▶ **What you have to do**:
The word "Director" may appear in some lines of the data; copy every such line.

##### Information given #####

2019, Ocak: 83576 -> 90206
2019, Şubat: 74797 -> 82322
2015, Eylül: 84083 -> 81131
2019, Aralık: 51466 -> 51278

#####
##### Information given #####

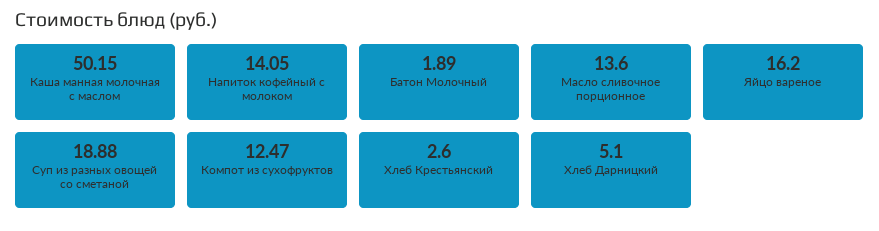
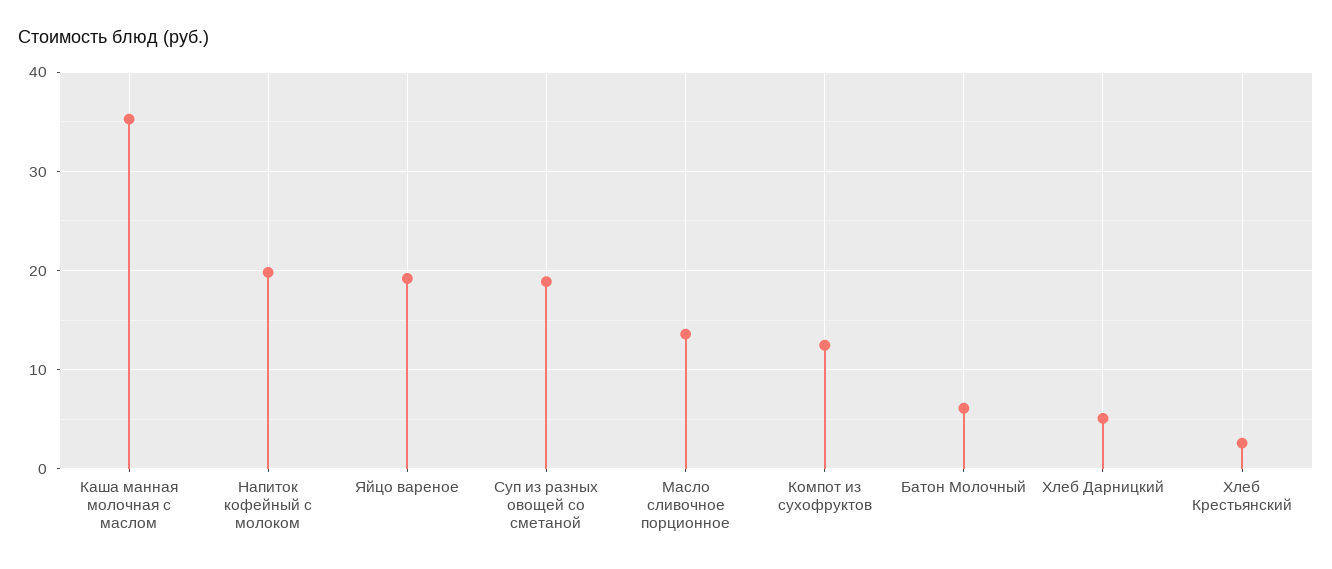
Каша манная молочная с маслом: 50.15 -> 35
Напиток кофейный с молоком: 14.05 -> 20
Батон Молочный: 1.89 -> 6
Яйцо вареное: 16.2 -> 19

#####
##### Information given #####

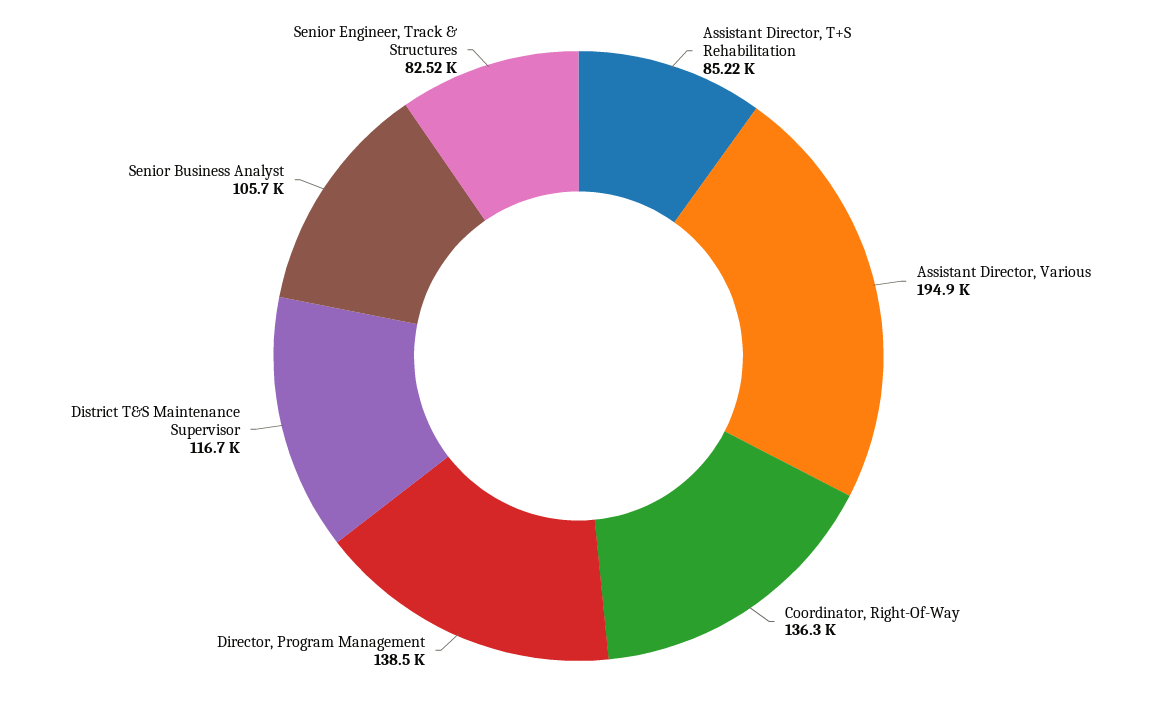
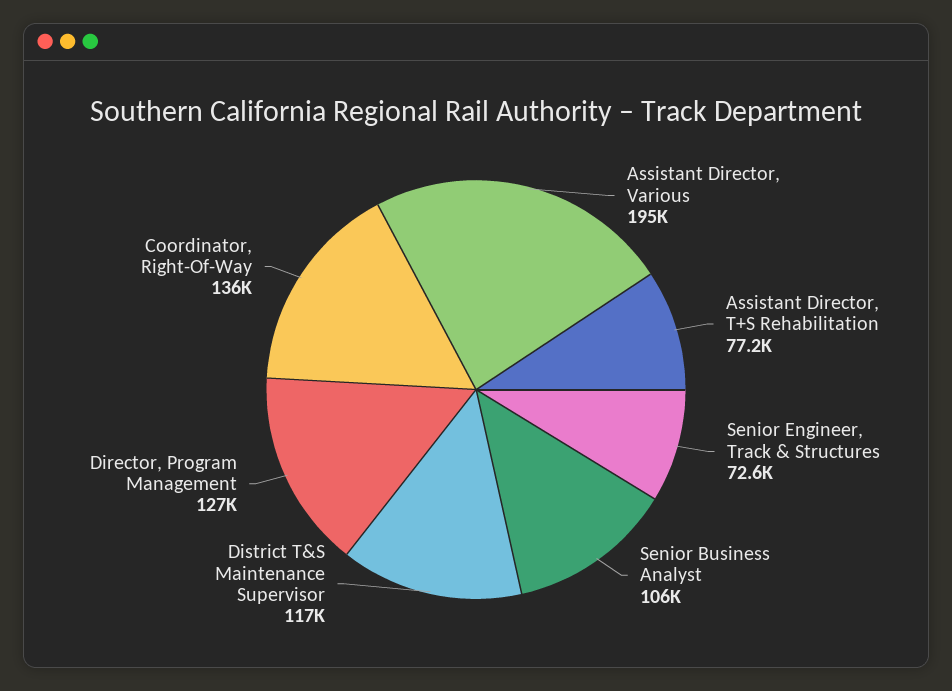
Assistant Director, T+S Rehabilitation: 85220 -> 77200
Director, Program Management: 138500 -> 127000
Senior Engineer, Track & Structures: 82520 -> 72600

#####

▶ **Exercise response**:
Assistant Director, T+S Rehabilitation: 85220 -> 77200
Director, Program Management: 138500 -> 127000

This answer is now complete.